Review of The Front

The Front (1976)
7/10
Commie paranoia takes over.
7 November 2016
Warning: Spoilers
During the height of the communist scare, writers were being blacklisted it seems for purring explanation points where censors thought a period should be. For that, writers who wanted to work but couldn't hired someone they referred to as a "front". The idea of a pseudonym to work under a different name had been caught onto, so someone had to pretend to be them so they could earn some money. When greasy spoon employee Woody Allen gets the opportunity to earn a few extra dollars from blacklisted writer Michael Murphy, he grabs it, only to find out about the value of personal freedoms and rights taken away from those who don't agree to the status quo. Along the way, he encounters a blacklisted comic (Zero Mostel) who influences him in getting more involved in the fight but is secretly spying on him in an effort to provide a name so he can continue working. It's obvious, however, that the committee is simply using him and will betray him in the end, which leads up to a very touching scene at the end.

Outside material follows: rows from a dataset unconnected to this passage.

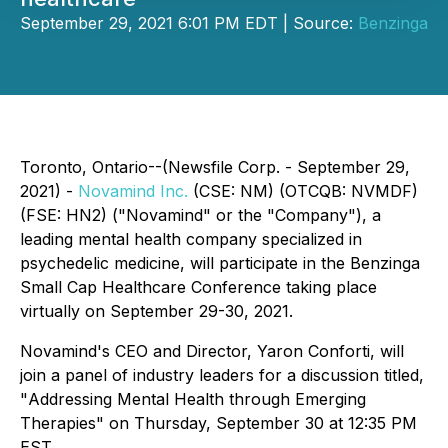
September 29, 2021 6:01 PM EDT | Source:
Benzinga
Toronto, Ontario--(Newsfile Corp. - September 29,
2021) -
Novamind Inc.
(CSE: NM) (OTCQB: NVMDF)
(FSE: HN2) ("Novamind" or the "Company"), a
leading mental health company specialized in
psychedelic medicine, will participate in the Benzinga
Small Cap Healthcare Conference taking place
virtually on September 29-30, 2021.
Novamind's CEO and Director, Yaron Conforti, will
join a panel of industry leaders for a discussion titled,
"
Addressing Mental Health through Emerging
Therapies
" on Thursday, September 30 at 12:35 PM
EST.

A smart, often touching and funny drama, this takes on its own industry and attacks it for the careers it destroyed, the dreams it broke, and the freedoms it violated. Forty years later, it is equally valid as a mixture of liberal politics and p.c. attitudes threaten to censor people, not only in writing but in freedom of speech as well. Zero Mostel, for example, was one of several people named by Broadway director/choreographer Jerome Robbins, and when they were reunited in 1962 for "A Funny Thing Happened on the Way to the Forum", Mostel greeted Robbins with "Hello, loose lips", which adds to the passion he puts towards the characterization here.

While this has all the markings of a Woody Allen film, it only stars him, and he is excellent. Even though he did not write the screenplay, it seems like each and every word came off of his pen. The real creative team behind the film were actual blacklist victims, including director Martin Ritt and writer Walter Bernstein. Mostel is terrific in a role that resembles his own real life situation, but unlike Mostel in real life, his character was never able to rebound and find bigger triumphs. I find that this holds up even better today to give us warnings that freedoms of thought and personal ideals are much more important than the liberal battle of the day and the censorship police who only will allow freedom of speech when it agrees with theirs.